Evaluate pex as a deployment option for streamparse #212

amontalenti · 2015-12-17T21:09:40Z

Suggested by one of our users, it might be nice to package Python environments in pex files, which would include code and dependencies. This could be a mechanism of eliminating the need to ever use virtualenv or fabric. I don't know what the other implications are of using pex, but someone could certainly explore. I don't think it would be too hard to get it working even with a current version of streamparse, based on the rough description in the docs.

There seem to be two options.

Create a .pex file out of dependencies and include it in the topology JAR with a standard name like topology.pex. Rather than calling /virtualenv/topology-venv/bin/python -m streamparse.run <class_name> to run a component, we actually call topology.pex -m streamparse.run <class_name>. Since pex supports -m similar to a Python interpreter, this should "just work". This seems like the preferred option -- my only concern here is a "platform build mismatch" issue, e.g. if a dependency is a C extension module that needs to be built for the target platform rather than the development platform, building the .pex file locally may not produce the right thing (?). This might not matter as much if a bdist exists for that module and pex's --platform argument is used.
We build the .pex environment "dynamically" upon topology startup, using the pex CLI tool. That is, rather than bundling topology.pex inside the JAR, we actually bundle the dependency list in requirements.txt format. We then make the topology entrypoint pex -r requirements.txt -m streamparse.run. This ensures that the environment is built on the remote server upon topology startup; the main downside is that this command will probably take a long time to run the first time (before a pip cache kicks in?) and I'm not entirely sure how friendly Storm will be to that. I wonder if invoking it once upon topology submit via Fabric could be a trick to warm up the pip cache while also catching requirement specification errors at submit-time rather than topology run-time.

Whichever option we pick, it seems like it could offer some improvements to the virtualenv approach, but I haven't dug into pex and tested it out too much yet.

The text was updated successfully, but these errors were encountered:

dan-blanchard · 2015-12-17T21:11:28Z

Completely agree on this one. Oh, and by the way, sparse submit works for the Python DSL on my branch now. I'm just adding more unit tests before I merge.

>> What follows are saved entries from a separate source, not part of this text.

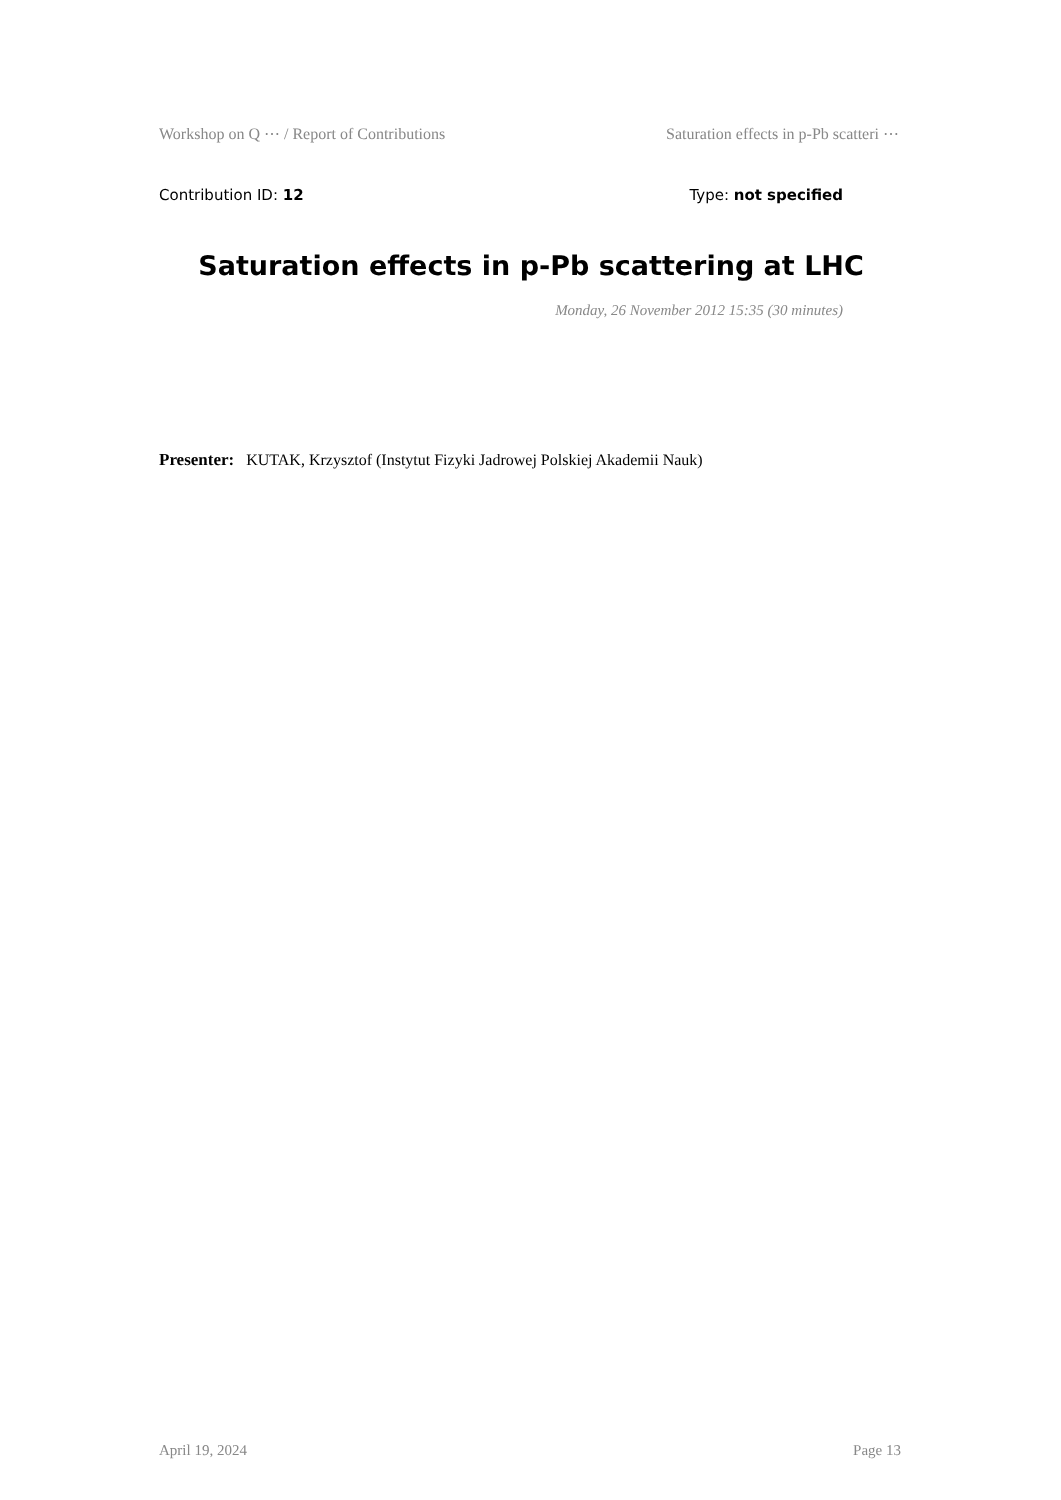Workshop on Q ⋯ / Report of Contributions Saturation effects in p-Pb scatteri ⋯
Contribution ID: 12 Type: not specified
Saturation effects in p-Pb scattering at LHC
Monday, 26 November 2012 15:35 (30 minutes)
Presenter: KUTAK, Krzysztof (Instytut Fizyki Jadrowej Polskiej Akademii Nauk)
April 19, 2024 Page 13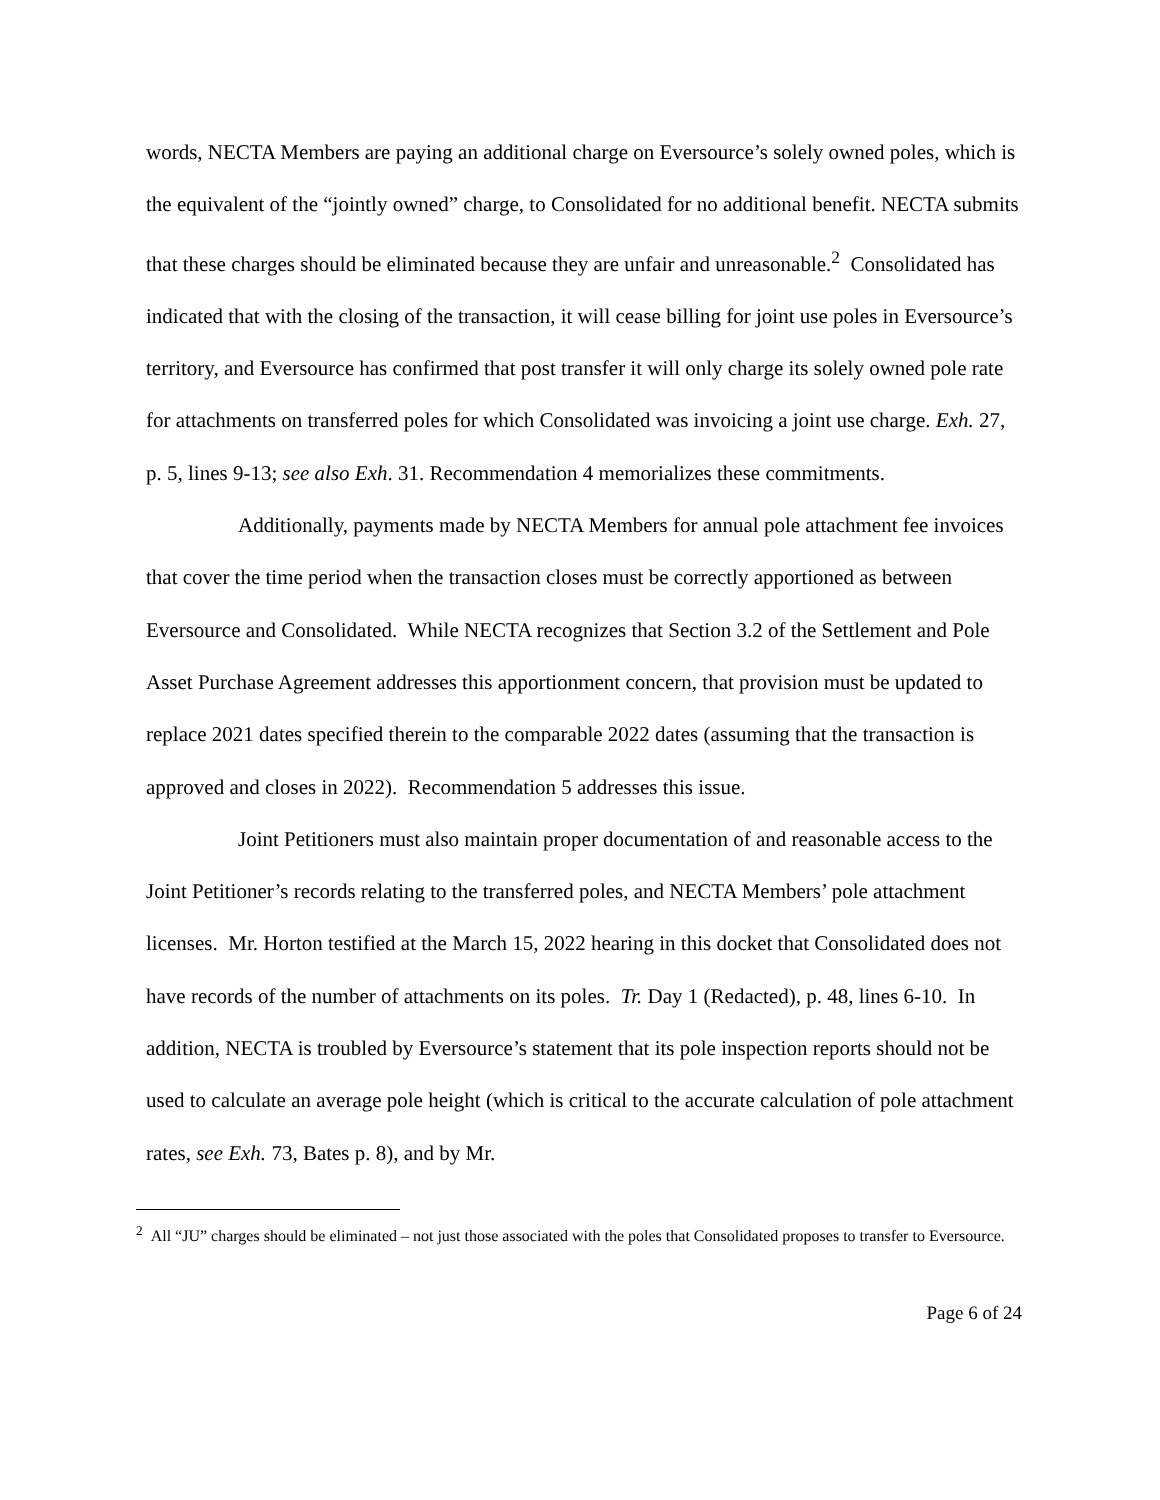words, NECTA Members are paying an additional charge on Eversource’s solely owned poles, which is the equivalent of the “jointly owned” charge, to Consolidated for no additional benefit. NECTA submits that these charges should be eliminated because they are unfair and unreasonable.<sup>2</sup> Consolidated has indicated that with the closing of the transaction, it will cease billing for joint use poles in Eversource’s territory, and Eversource has confirmed that post transfer it will only charge its solely owned pole rate for attachments on transferred poles for which Consolidated was invoicing a joint use charge. Exh. 27, p. 5, lines 9-13; see also Exh. 31. Recommendation 4 memorializes these commitments.
Additionally, payments made by NECTA Members for annual pole attachment fee invoices that cover the time period when the transaction closes must be correctly apportioned as between Eversource and Consolidated. While NECTA recognizes that Section 3.2 of the Settlement and Pole Asset Purchase Agreement addresses this apportionment concern, that provision must be updated to replace 2021 dates specified therein to the comparable 2022 dates (assuming that the transaction is approved and closes in 2022). Recommendation 5 addresses this issue.
Joint Petitioners must also maintain proper documentation of and reasonable access to the Joint Petitioner’s records relating to the transferred poles, and NECTA Members’ pole attachment licenses. Mr. Horton testified at the March 15, 2022 hearing in this docket that Consolidated does not have records of the number of attachments on its poles. Tr. Day 1 (Redacted), p. 48, lines 6-10. In addition, NECTA is troubled by Eversource’s statement that its pole inspection reports should not be used to calculate an average pole height (which is critical to the accurate calculation of pole attachment rates, see Exh. 73, Bates p. 8), and by Mr.
<sup>2</sup> All “JU” charges should be eliminated – not just those associated with the poles that Consolidated proposes to transfer to Eversource.
Page 6 of 24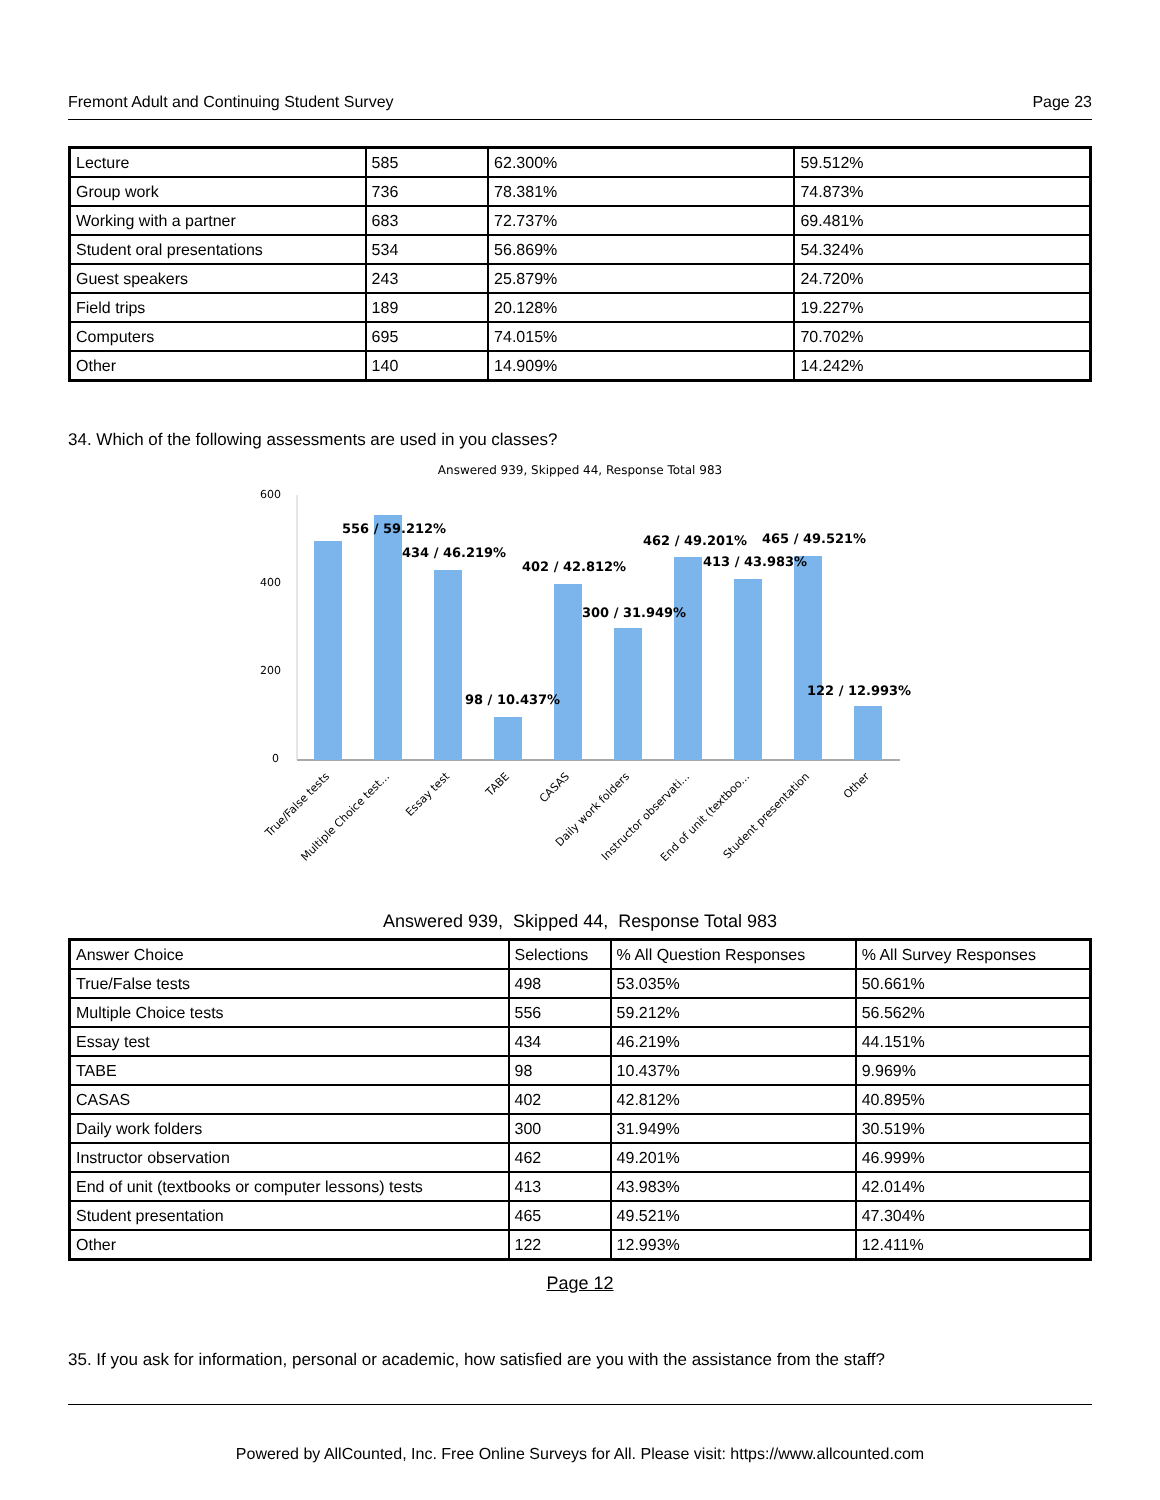Fremont Adult and Continuing Student Survey Page 23
| Lecture | 585 | 62.300% | 59.512% |
| Group work | 736 | 78.381% | 74.873% |
| Working with a partner | 683 | 72.737% | 69.481% |
| Student oral presentations | 534 | 56.869% | 54.324% |
| Guest speakers | 243 | 25.879% | 24.720% |
| Field trips | 189 | 20.128% | 19.227% |
| Computers | 695 | 74.015% | 70.702% |
| Other | 140 | 14.909% | 14.242% |
34. Which of the following assessments are used in you classes?
Answered 939, Skipped 44, Response Total 983
600
400
200
0
556 / 59.212%
434 / 46.219%
98 / 10.437%
402 / 42.812%
300 / 31.949%
462 / 49.201%
413 / 43.983%
465 / 49.521%
122 / 12.993%
True/False tests
Multiple Choice test...
Essay test
TABE
CASAS
Daily work folders
Instructor observati...
End of unit (textboo...
Student presentation
Other
Answered 939, Skipped 44, Response Total 983
| Answer Choice | Selections | % All Question Responses | % All Survey Responses |
| --- | --- | --- | --- |
| True/False tests | 498 | 53.035% | 50.661% |
| Multiple Choice tests | 556 | 59.212% | 56.562% |
| Essay test | 434 | 46.219% | 44.151% |
| TABE | 98 | 10.437% | 9.969% |
| CASAS | 402 | 42.812% | 40.895% |
| Daily work folders | 300 | 31.949% | 30.519% |
| Instructor observation | 462 | 49.201% | 46.999% |
| End of unit (textbooks or computer lessons) tests | 413 | 43.983% | 42.014% |
| Student presentation | 465 | 49.521% | 47.304% |
| Other | 122 | 12.993% | 12.411% |
Page 12
35. If you ask for information, personal or academic, how satisfied are you with the assistance from the staff?
Powered by AllCounted, Inc. Free Online Surveys for All. Please visit: https://www.allcounted.com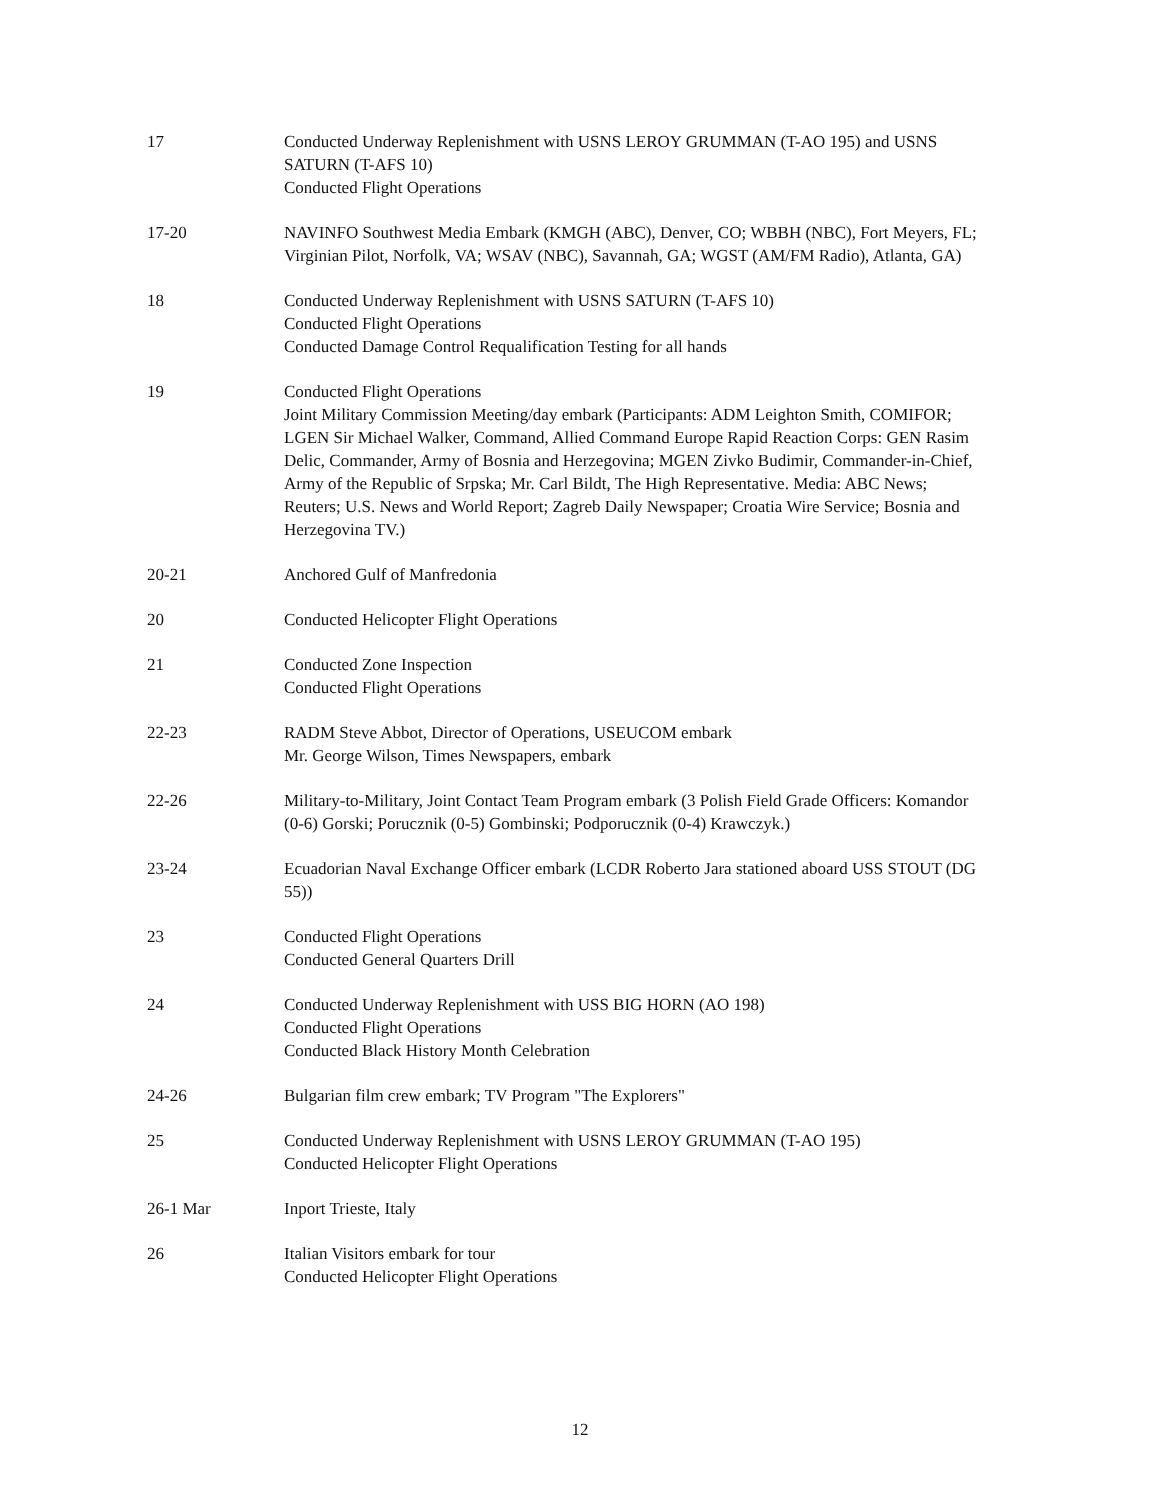17 Conducted Underway Replenishment with USNS LEROY GRUMMAN (T-AO 195) and USNS SATURN (T-AFS 10)
Conducted Flight Operations
17-20 NAVINFO Southwest Media Embark (KMGH (ABC), Denver, CO; WBBH (NBC), Fort Meyers, FL; Virginian Pilot, Norfolk, VA; WSAV (NBC), Savannah, GA; WGST (AM/FM Radio), Atlanta, GA)
18 Conducted Underway Replenishment with USNS SATURN (T-AFS 10)
Conducted Flight Operations
Conducted Damage Control Requalification Testing for all hands
19 Conducted Flight Operations
Joint Military Commission Meeting/day embark (Participants: ADM Leighton Smith, COMIFOR; LGEN Sir Michael Walker, Command, Allied Command Europe Rapid Reaction Corps: GEN Rasim Delic, Commander, Army of Bosnia and Herzegovina; MGEN Zivko Budimir, Commander-in-Chief, Army of the Republic of Srpska; Mr. Carl Bildt, The High Representative. Media: ABC News; Reuters; U.S. News and World Report; Zagreb Daily Newspaper; Croatia Wire Service; Bosnia and Herzegovina TV.)
20-21 Anchored Gulf of Manfredonia
20 Conducted Helicopter Flight Operations
21 Conducted Zone Inspection
Conducted Flight Operations
22-23 RADM Steve Abbot, Director of Operations, USEUCOM embark
Mr. George Wilson, Times Newspapers, embark
22-26 Military-to-Military, Joint Contact Team Program embark (3 Polish Field Grade Officers: Komandor (0-6) Gorski; Porucznik (0-5) Gombinski; Podporucznik (0-4) Krawczyk.)
23-24 Ecuadorian Naval Exchange Officer embark (LCDR Roberto Jara stationed aboard USS STOUT (DG 55))
23 Conducted Flight Operations
Conducted General Quarters Drill
24 Conducted Underway Replenishment with USS BIG HORN (AO 198)
Conducted Flight Operations
Conducted Black History Month Celebration
24-26 Bulgarian film crew embark; TV Program "The Explorers"
25 Conducted Underway Replenishment with USNS LEROY GRUMMAN (T-AO 195)
Conducted Helicopter Flight Operations
26-1 Mar Inport Trieste, Italy
26 Italian Visitors embark for tour
Conducted Helicopter Flight Operations
12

amontalenti · 2015-12-17T21:19:03Z

@dan-blanchard nice! 💯

amontalenti · 2015-12-26T20:40:52Z

This 20-minute talk on YouTube (done 100% at command-line) gives a nice overview of pex by a software engineer at Twitter. It makes it really clear to me that this is very do-able as a solution to this problem for streamparse.

https://www.youtube.com/watch?v=NmpnGhRwsu0

I added info to my issue body based on this talk.

dan-blanchard · 2015-12-27T03:16:15Z

I haven't had a chance to watch the video yet, but I definitely lean more toward solution one, with the exception that I think there should be one .pex file per Python version so that people could easily have some components use Python 2 and others use 3 (or pypy).

On Dec 26, 2015, at 3:40 PM, Andrew Montalenti [email protected] wrote:

This 20-minute talk on YouTube (done 100% at command-line) gives a nice overview of pex by a software engineer at Twitter. It makes it really clear to me that this is very do-able as a solution to this problem for streamparse.

https://www.youtube.com/watch?v=NmpnGhRwsu0

There seem to be two options.

Create a .pex file out of dependencies and include it in the topology JAR with a standard name like topology.pex. Rather than calling /virtualenv/topology-venv/bin/python -m streamparse.run <class_name> to run a component, we actually call topology.pex -m streamparse.run <class_name>. Since pex supports -m similar to a Python interpreter, this should "just work". This seems like the preferred option -- my only concern here is a "platform build mismatch" issue, e.g. if a dependency is a C extension module that needs to be built for the target platform rather than the development platform, building the .pex file locally may not produce the right thing (?). This might not matter as much if a bdist exists for that module and pex's --platform argument is used.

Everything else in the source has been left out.